5.6 Residuals

Many regression concepts and diagnostic tools we will discuss use residuals – the part of the outcome not explained by the model. The MLR model

\[Y = \beta_0 + \beta_1 X_1 + \beta_2 X_2 + \ldots + \beta_K X_K + \epsilon\]

has an error term, \(\epsilon\). When we fit the model, we get the following formula for the mean outcome (the expected value of the outcome) for the \(i^{th}\) observation given their predictor values.

\[E(Y_i|X=x_i) = \hat{y_i} = \hat\beta_0 + \hat\beta_1 x_{i1} + \hat\beta_2 x_{i2} + \ldots + \hat\beta_K x_{iK}.\]

The hat \(\hat{ }\) on top of a term signifies that it is an estimate of the true value, and the lower case \(x\)’s are the specific values of the predictors at which we are obtaining a prediction. \(\hat{y_i}\) is our best guess of the mean outcome given these predictor values. Notice that there is no random error term in this second equation – this is not the equation of a model but rather the equation for obtaining a prediction and given the fitted model and a set of predictor values the prediction is the same every time.

Every individual with the same set of predictor values has the same prediction for the mean outcome. But, of course, not every individual has the same observed value of the outcome. For each individual, the difference between their observed outcome and predicted mean outcome is their residual, the part of the outcome not explained by the model. If an observation has a residual of 0, then the prediction from the model is exactly the same as the observed value – the model captures this observation perfectly. If an observation has a large residual, however, then the prediction from the model is far from the observed value – the model has a lot of error when predicting this observation.

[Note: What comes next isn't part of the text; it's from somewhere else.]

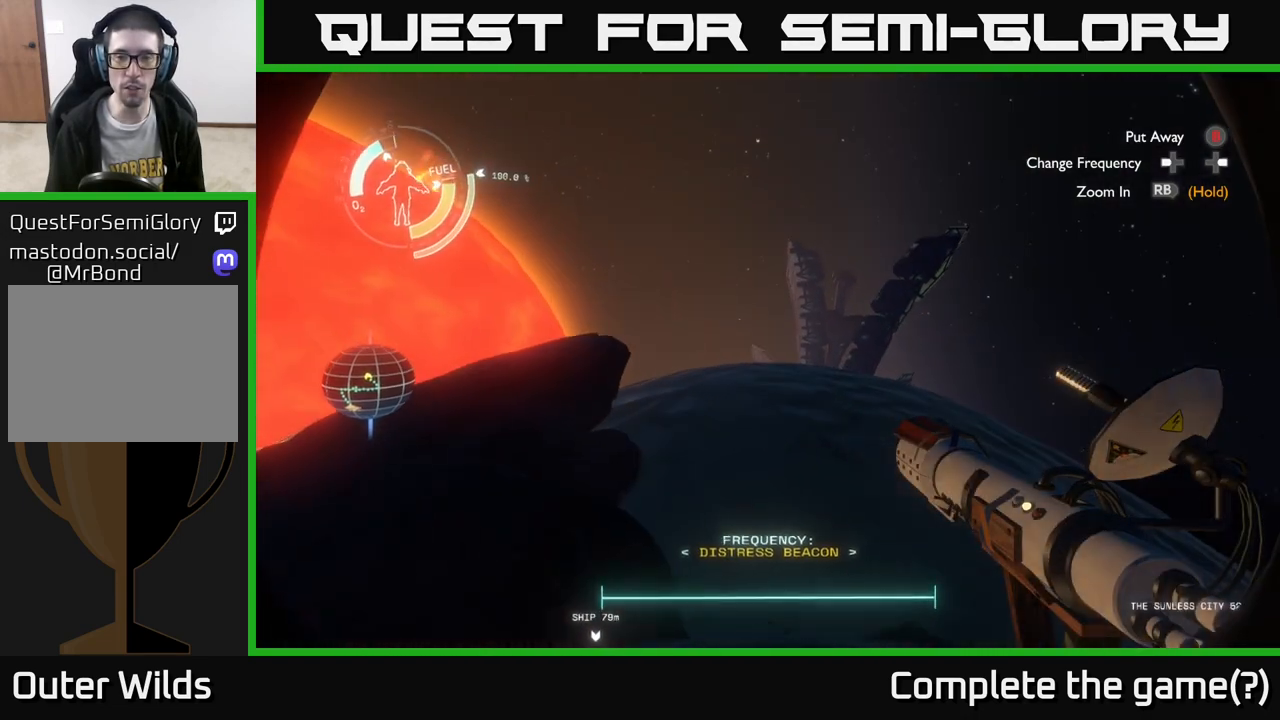
{"buttons": ["R2"], "left_stick": "left", "right_stick": "center", "events": [[117, "R2", "up"], [200, "left_stick", "center"], [400, "R2", "down"], [433, "left_stick", "left"]]}
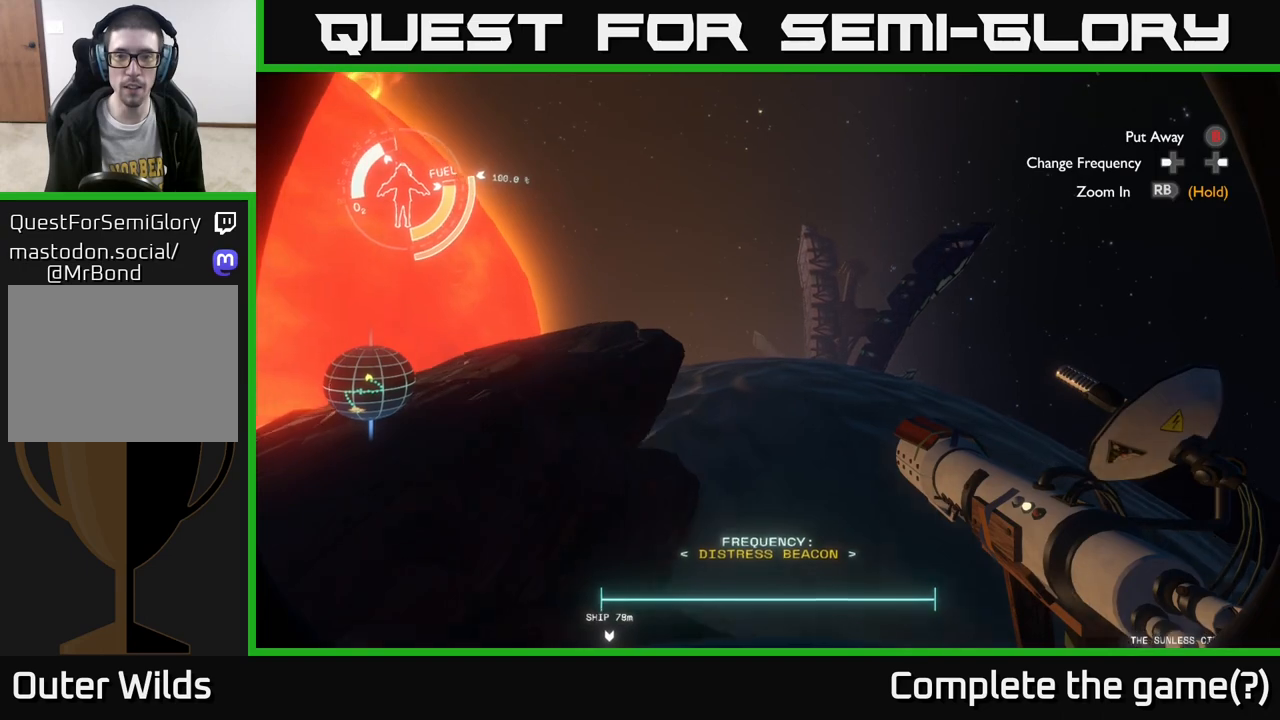
{"buttons": [], "left_stick": "up-left", "right_stick": "center", "events": [[250, "left_stick", "up-left"], [483, "R2", "up"]]}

The prediction for the \(i^{th}\) observation, \(\hat{y_i}\), is also called the fitted value. The unstandardized residual is the difference between the observed outcome and the fitted value. For example, if \(\hat\beta_0\) and \(\hat\beta_1\) are the estimates of the intercept \(\beta_0\) and slope \(\beta_1\) in a SLR with a continuous predictor, then the residual \(e_i\) for the \(i^{th}\) observation is expressed as

\[e_i = y_i - \hat{y_i} = y_i - \left(\hat\beta_0 + \hat\beta_1 x_i\right).\]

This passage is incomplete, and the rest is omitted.